= Beginning of Section =

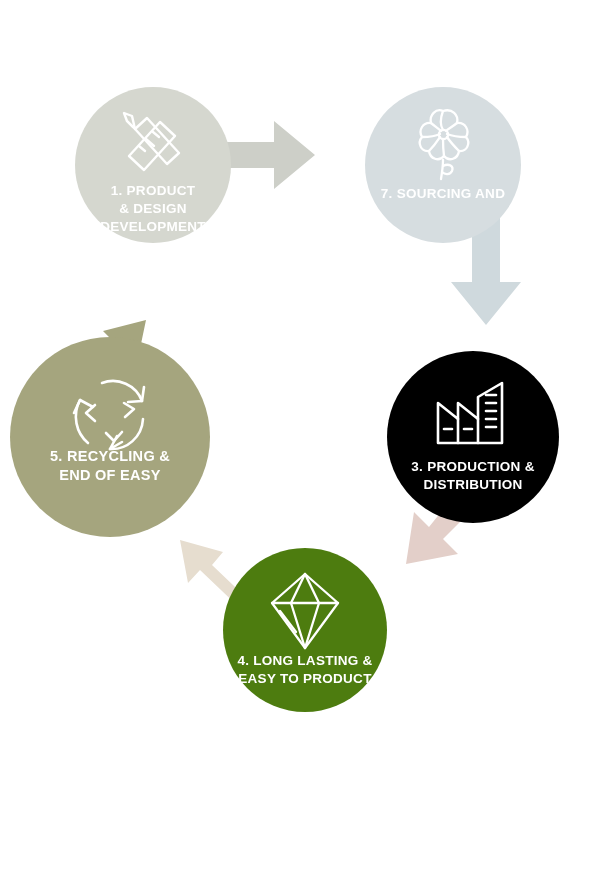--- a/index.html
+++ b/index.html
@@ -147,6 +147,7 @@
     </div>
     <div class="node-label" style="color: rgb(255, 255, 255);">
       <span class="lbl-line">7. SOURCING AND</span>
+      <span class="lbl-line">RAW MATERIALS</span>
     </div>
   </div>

= End of Section =

▶ INSTRUCTION
Print the material word for word; images are to be left out.

▶ RESPONSE TO THIS TASK
--- a/index.html
+++ b/index.html
@@ -147,6 +147,7 @@
     </div>
     <div class="node-label" style="color: rgb(255, 255, 255);">
       <span class="lbl-line">7. SOURCING AND</span>
+      <span class="lbl-line">RAW MATERIALS</span>
     </div>
   </div>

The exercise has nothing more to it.